- **SHORT EXERCISE**
Copy the listing below line for line, without the pictures.

- **PROVIDED RECORDS**

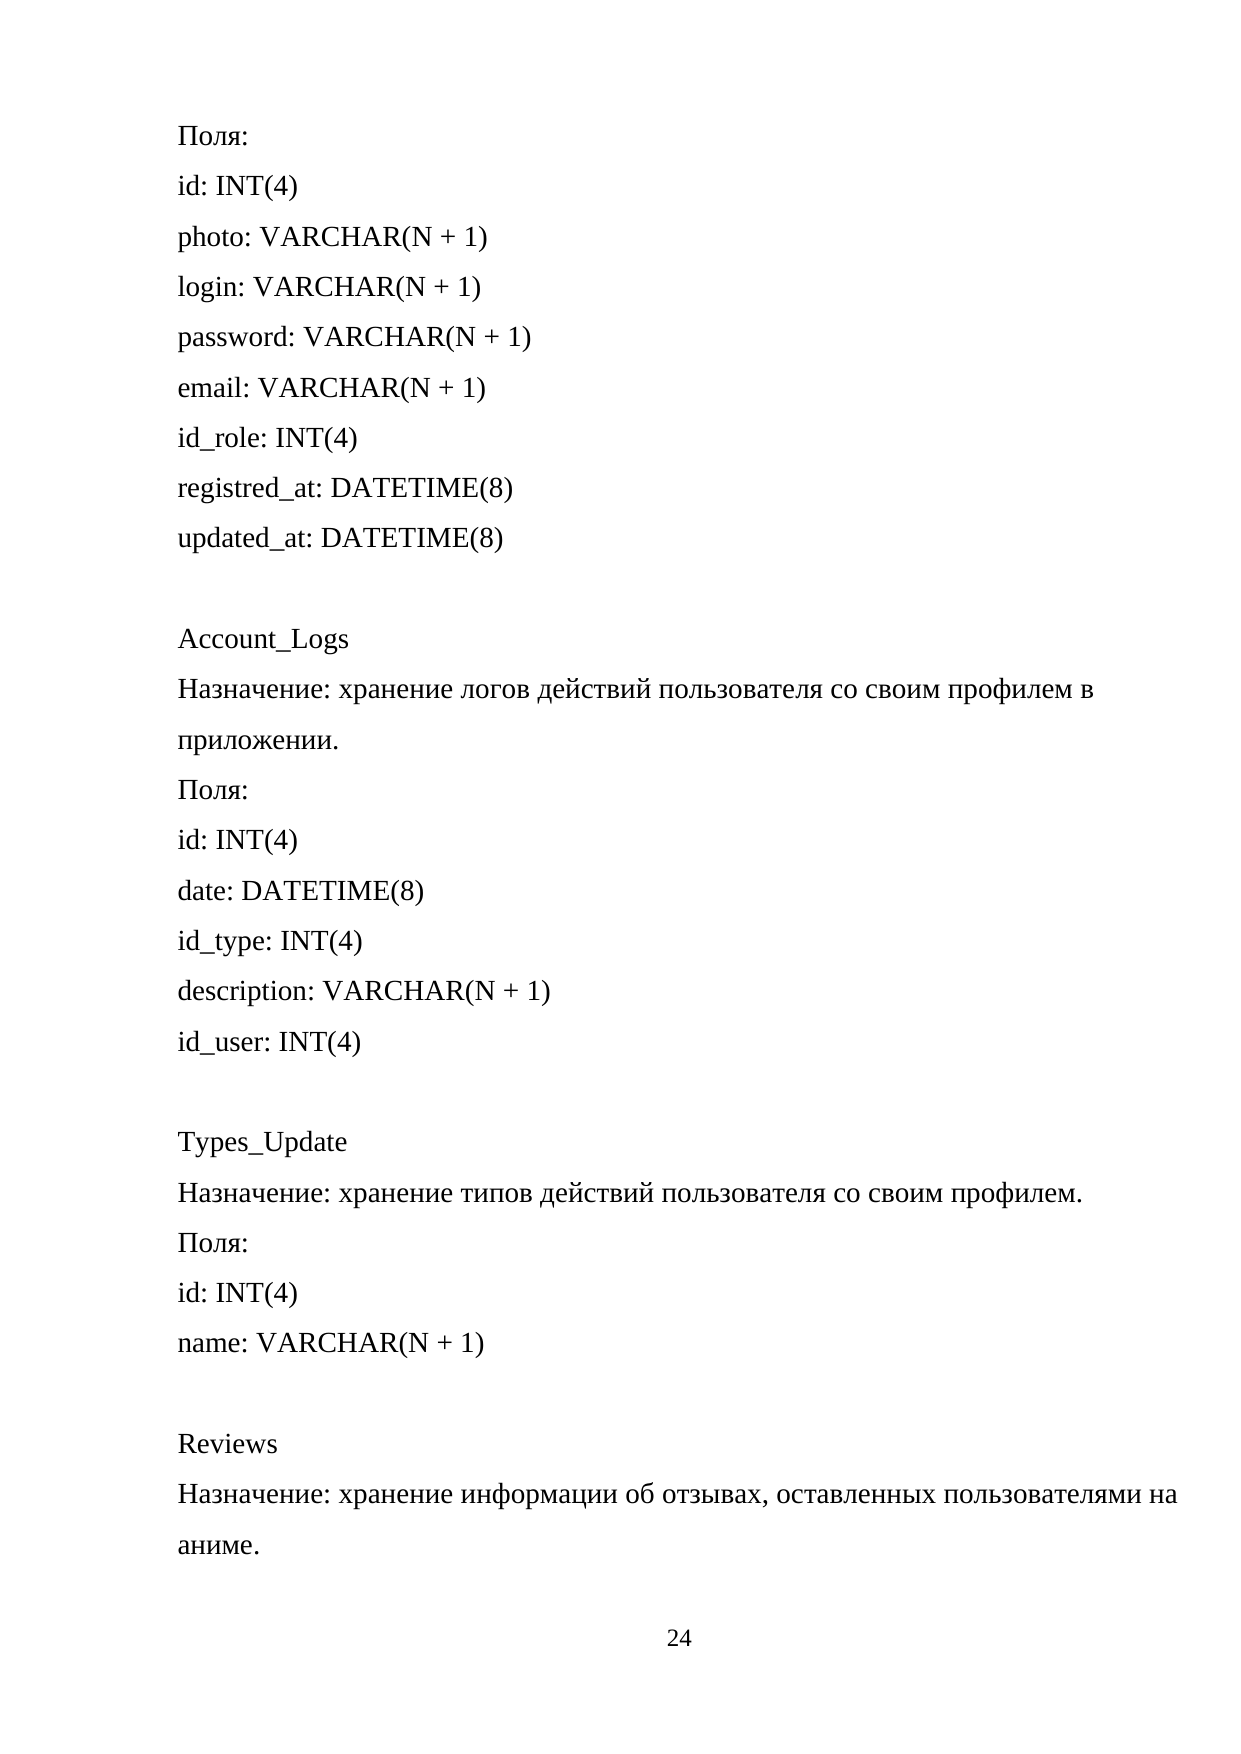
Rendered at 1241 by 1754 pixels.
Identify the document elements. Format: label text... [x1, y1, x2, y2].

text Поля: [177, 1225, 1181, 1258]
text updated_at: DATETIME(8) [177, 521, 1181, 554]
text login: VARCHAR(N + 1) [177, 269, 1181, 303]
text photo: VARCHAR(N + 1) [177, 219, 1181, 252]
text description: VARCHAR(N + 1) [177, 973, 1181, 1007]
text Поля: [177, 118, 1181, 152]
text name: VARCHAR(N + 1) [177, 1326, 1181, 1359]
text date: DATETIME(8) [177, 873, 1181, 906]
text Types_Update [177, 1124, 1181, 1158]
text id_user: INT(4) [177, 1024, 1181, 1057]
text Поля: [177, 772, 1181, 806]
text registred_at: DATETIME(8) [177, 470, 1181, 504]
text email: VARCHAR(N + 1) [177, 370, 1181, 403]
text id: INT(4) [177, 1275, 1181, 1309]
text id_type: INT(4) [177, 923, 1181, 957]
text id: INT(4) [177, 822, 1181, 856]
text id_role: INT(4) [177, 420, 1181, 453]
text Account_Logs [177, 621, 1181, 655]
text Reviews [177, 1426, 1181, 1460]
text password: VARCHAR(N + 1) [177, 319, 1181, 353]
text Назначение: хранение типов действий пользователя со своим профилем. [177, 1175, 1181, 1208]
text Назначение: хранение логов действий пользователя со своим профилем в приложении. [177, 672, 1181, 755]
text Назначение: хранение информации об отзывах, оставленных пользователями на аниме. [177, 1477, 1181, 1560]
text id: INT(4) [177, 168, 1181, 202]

- **FINISHED ANSWER**
Rendered at 1241 by 1754 pixels.
Identify the document elements. Format: label text... [x1, y1, x2, y2].

text Поля: [177, 1225, 1181, 1258]
text updated_at: DATETIME(8) [177, 521, 1181, 554]
text login: VARCHAR(N + 1) [177, 269, 1181, 303]
text photo: VARCHAR(N + 1) [177, 219, 1181, 252]
text description: VARCHAR(N + 1) [177, 973, 1181, 1007]
text Поля: [177, 118, 1181, 152]
text name: VARCHAR(N + 1) [177, 1326, 1181, 1359]
text date: DATETIME(8) [177, 873, 1181, 906]
text Types_Update [177, 1124, 1181, 1158]
text id_user: INT(4) [177, 1024, 1181, 1057]
text Поля: [177, 772, 1181, 806]
text registred_at: DATETIME(8) [177, 470, 1181, 504]
text email: VARCHAR(N + 1) [177, 370, 1181, 403]
text id: INT(4) [177, 1275, 1181, 1309]
text id_type: INT(4) [177, 923, 1181, 957]
text id: INT(4) [177, 822, 1181, 856]
text id_role: INT(4) [177, 420, 1181, 453]
text Account_Logs [177, 621, 1181, 655]
text Reviews [177, 1426, 1181, 1460]
text password: VARCHAR(N + 1) [177, 319, 1181, 353]
text Назначение: хранение типов действий пользователя со своим профилем. [177, 1175, 1181, 1208]
text Назначение: хранение логов действий пользователя со своим профилем в приложении. [177, 672, 1181, 755]
text Назначение: хранение информации об отзывах, оставленных пользователями на аниме. [177, 1477, 1181, 1560]
text id: INT(4) [177, 168, 1181, 202]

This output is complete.